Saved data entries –
§

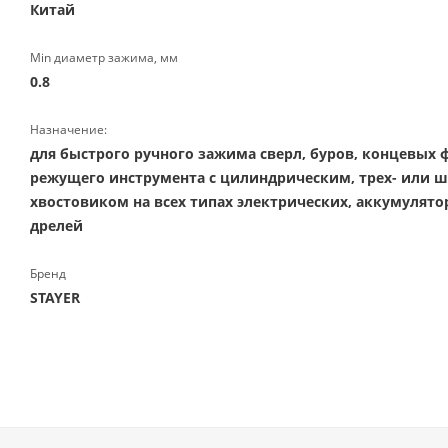
Китай
Min диаметр зажима, мм
0.8
Назначение:
для быстрого ручного зажима сверл, буров, концевых ф
режущего инструмента с цилиндрическим, трех- или 
хвостовиком на всех типах электрических, аккумулят
дрелей
Бренд
STAYER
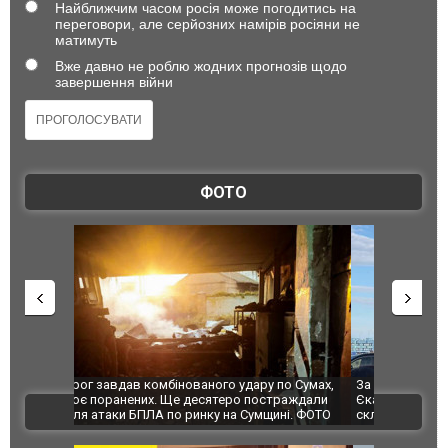
Найближчим часом росія може погодитись на
переговори, але серйозних намірів росіяни не
матимуть
Вже давно не роблю жодних прогнозів щодо
завершення війни
ФОТО
по Сумах,
За 2000 кілометрів від кордону з Україною: в
"Мої іграш
траждали
Єкатеринбурзі після атаки дронів загорівся
суперкарів
ВІДЕО
ині. ФОТО
склад Wildberries. ФОТО. ВІДЕО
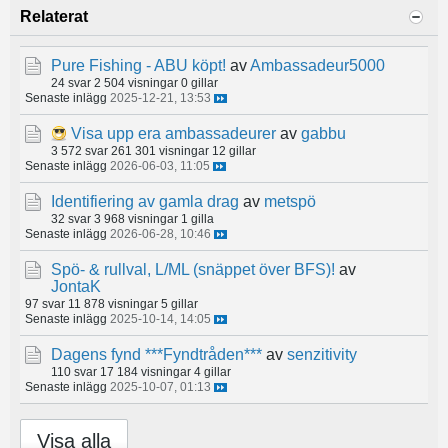
Relaterat
Pure Fishing - ABU köpt!
av
Ambassadeur5000
24 svar
2 504 visningar
0 gillar
Senaste inlägg
2025-12-21, 13:53
Visa upp era ambassadeurer
av
gabbu
3 572 svar
261 301 visningar
12 gillar
Senaste inlägg
2026-06-03, 11:05
Identifiering av gamla drag
av
metspö
32 svar
3 968 visningar
1 gilla
Senaste inlägg
2026-06-28, 10:46
Spö- & rullval, L/ML (snäppet över BFS)!
av
JontaK
97 svar
11 878 visningar
5 gillar
Senaste inlägg
2025-10-14, 14:05
Dagens fynd ***Fyndtråden***
av
senzitivity
110 svar
17 184 visningar
4 gillar
Senaste inlägg
2025-10-07, 01:13
Visa alla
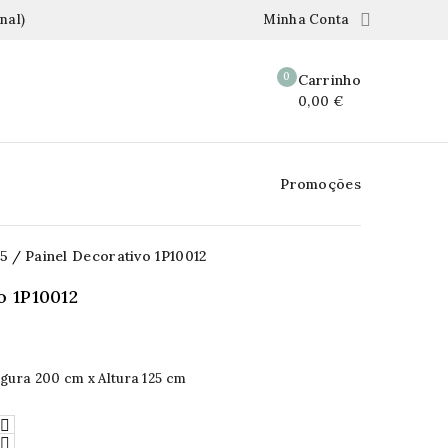

nal)
Minha Conta
0
Carrinho
0,00 €
Promoções
25
Painel Decorativo 1P10012
o 1P10012
gura 200 cm x Altura 125 cm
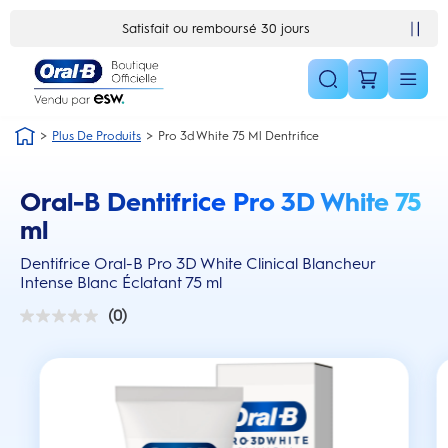
Skip Navigation1
Satisfait ou remboursé 30 jours
Plus De Produits
Pro 3d White 75 Ml Dentrifice
Oral-B Dentifrice Pro 3D White 75
this action will scroll you to the reviews section
ml
Dentifrice Oral-B Pro 3D White Clinical Blancheur
Intense Blanc Éclatant 75 ml
(0)
0.0
sur
5
étoiles.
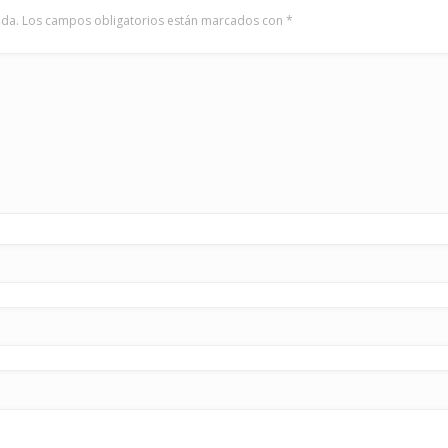
ada.
Los campos obligatorios están marcados con
*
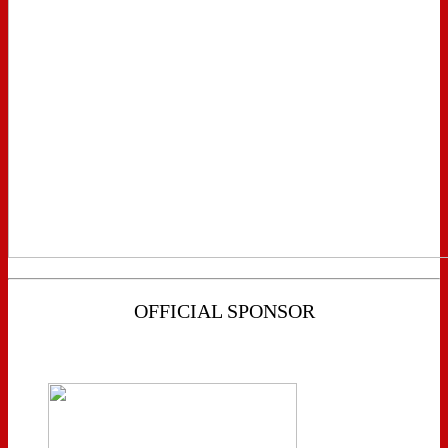
OFFICIAL SPONSOR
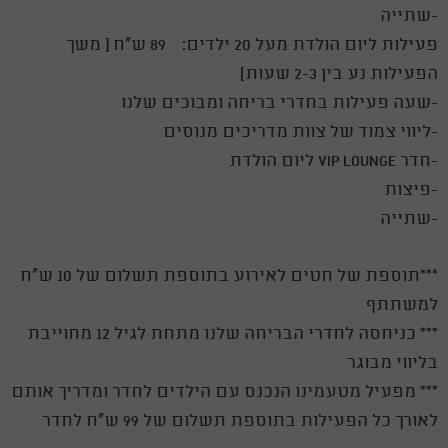
-שתייה
פעילות ליום הולדת מעל 20 ילדים: 89 ש"ח ( משך
הפעילות נע בין 2-3 שעות)
-שעה פעילות בחדרי בריחה ומבוכים שלנו
-ליווי צמוד של צוות מדריכים מנוסים
-חדר VIP LOUNGE ליום הולדת
-פיצות
-שתייה
***תוספת של חטים לאירוע בתוספת תשלום של 10 ש"ח
למשתתף
*** כניחסה לחדרי הבריחה שלנו מתחת לגיל 12 מחוייבת
בליווי מבוגר
*** מפעיל מטעמינו הנכנס עם הילדים לחדר ומדריך אותם
לאורך כל הפעילות בתוספת תשלום של 99 ש"ח לחדר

§

Work to be completed –
Show all lines from the entries that hold "ВІДЕО".

Answer for the task –
ВІДЕО
склад Wildberries. ФОТО. ВІДЕО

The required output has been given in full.